[Page-level text extractions]
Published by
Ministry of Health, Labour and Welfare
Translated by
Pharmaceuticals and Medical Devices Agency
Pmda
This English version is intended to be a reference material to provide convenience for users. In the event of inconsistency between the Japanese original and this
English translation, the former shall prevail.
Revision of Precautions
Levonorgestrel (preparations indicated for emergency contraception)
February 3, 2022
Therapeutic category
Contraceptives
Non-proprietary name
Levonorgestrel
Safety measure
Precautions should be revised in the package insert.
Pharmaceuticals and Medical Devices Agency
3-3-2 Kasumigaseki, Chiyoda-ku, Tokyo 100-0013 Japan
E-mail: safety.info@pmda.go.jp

...

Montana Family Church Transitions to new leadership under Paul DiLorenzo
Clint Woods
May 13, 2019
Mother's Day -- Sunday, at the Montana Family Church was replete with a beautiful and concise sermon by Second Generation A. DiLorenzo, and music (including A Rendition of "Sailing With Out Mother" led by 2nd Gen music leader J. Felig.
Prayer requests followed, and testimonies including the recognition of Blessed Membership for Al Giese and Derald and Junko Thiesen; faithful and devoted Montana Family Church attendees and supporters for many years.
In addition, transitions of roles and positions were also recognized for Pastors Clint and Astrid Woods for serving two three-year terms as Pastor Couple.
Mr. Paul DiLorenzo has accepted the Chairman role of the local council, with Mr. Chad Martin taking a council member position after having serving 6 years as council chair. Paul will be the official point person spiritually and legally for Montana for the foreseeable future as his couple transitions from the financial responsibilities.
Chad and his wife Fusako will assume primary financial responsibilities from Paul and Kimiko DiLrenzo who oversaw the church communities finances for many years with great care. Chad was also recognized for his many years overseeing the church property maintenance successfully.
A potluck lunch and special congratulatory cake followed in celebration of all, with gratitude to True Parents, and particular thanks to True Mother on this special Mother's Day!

ASSIGNED TASK ▸
Return exactly, and only, the lines above starting at the line that contains "Prayer requests followed, and" and ending at the line that contains "A potluck lunch".

RESULT OF THE TASK ▸
Prayer requests followed, and testimonies including the recognition of Blessed Membership for Al Giese and Derald and Junko Thiesen; faithful and devoted Montana Family Church attendees and supporters for many years.
In addition, transitions of roles and positions were also recognized for Pastors Clint and Astrid Woods for serving two three-year terms as Pastor Couple.
Mr. Paul DiLorenzo has accepted the Chairman role of the local council, with Mr. Chad Martin taking a council member position after having serving 6 years as council chair. Paul will be the official point person spiritually and legally for Montana for the foreseeable future as his couple transitions from the financial responsibilities.
Chad and his wife Fusako will assume primary financial responsibilities from Paul and Kimiko DiLrenzo who oversaw the church communities finances for many years with great care. Chad was also recognized for his many years overseeing the church property maintenance successfully.
A potluck lunch and special congratulatory cake followed in celebration of all, with gratitude to True Parents, and particular thanks to True Mother on this special Mother's Day!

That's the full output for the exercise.